Using Importance Sampling to Estimate p-values in All-Subset Meta-Analysis, with Applications to Single-Cell eQTL Mapping
Abstract
Pooling genome-wide association studies of multiple related traits can substantially increase power for detecting genetic variants with pleiotropic effects. ASSET, which exhaustively searches all subsets of studies for association signals, has been widely used to detect modest effects and improve interpretability. Under a normality assumption, ASSET computes p-values via an analytic approximation that accounts for multiple testing. However, this approximation has been evaluated only in limited scenarios and for p-values no smaller than 10-3. A systematic assessment in the extreme tail is therefore needed, yet na\"ive Monte Carlo methods would require prohibitively many simulations.
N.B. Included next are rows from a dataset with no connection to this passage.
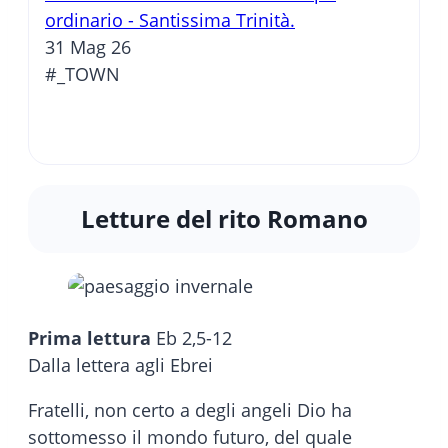
ordinario - Santissima Trinità.
31 Mag 26
#_TOWN
Letture del rito Romano
Prima lettura
Eb 2,5-12
Dalla lettera agli Ebrei
Fratelli, non certo a degli angeli Dio ha
sottomesso il mondo futuro, del quale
We develop a computationally efficient importance-sampling (IS) algorithm that provides accurate ASSET p-value estimates for both independent and overlapping studies, achieving substantial efficiency gains over na\"ive Monte Carlo, particularly for very small p-values. Using IS, we show that ASSET's analytic approximation is highly accurate across nearly the entire p-value range when normality holds. In contrast, when normality is violated (due to small sample sizes, low-frequency variants, or non-normal traits), ASSET p-values can be inflated or deflated by orders of magnitude, whereas our IS approach remains accurate. We illustrate the method through applications to single-cell eQTL mapping using peripheral blood mononuclear cells from the OneK1K cohort and lung cells from a Korean population.